YOUR TASK
Which lines of the records below contain the word "plus"? Report each of them in full.
(SUPPLIED RECORDS)
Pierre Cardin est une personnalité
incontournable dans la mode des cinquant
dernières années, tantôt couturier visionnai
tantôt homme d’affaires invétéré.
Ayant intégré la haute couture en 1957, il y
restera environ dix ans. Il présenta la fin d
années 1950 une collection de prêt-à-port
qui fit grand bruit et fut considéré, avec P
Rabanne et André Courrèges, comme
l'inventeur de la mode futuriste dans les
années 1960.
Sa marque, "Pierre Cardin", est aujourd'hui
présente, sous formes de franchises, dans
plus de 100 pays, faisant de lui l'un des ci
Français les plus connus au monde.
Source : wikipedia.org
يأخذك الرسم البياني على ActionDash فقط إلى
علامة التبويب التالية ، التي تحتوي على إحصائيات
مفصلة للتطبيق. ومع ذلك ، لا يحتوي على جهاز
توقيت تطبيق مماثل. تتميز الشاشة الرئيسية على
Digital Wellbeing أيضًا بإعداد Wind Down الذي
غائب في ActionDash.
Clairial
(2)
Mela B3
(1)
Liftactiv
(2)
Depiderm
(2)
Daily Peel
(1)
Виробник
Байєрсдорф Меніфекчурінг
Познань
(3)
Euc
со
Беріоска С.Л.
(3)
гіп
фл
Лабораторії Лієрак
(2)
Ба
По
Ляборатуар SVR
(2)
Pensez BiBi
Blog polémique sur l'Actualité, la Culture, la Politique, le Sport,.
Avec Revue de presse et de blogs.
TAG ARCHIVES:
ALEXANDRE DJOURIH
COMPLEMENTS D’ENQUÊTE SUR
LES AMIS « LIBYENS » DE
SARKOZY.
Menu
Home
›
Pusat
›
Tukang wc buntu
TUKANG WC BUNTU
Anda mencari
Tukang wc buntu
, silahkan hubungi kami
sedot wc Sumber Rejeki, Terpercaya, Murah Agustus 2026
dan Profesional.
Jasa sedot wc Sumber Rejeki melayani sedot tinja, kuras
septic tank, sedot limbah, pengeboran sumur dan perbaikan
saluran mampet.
(End SUPPLIED RECORDS)
REPLY TO THE TASK
plus de 100 pays, faisant de lui l'un des ci
Français les plus connus au monde.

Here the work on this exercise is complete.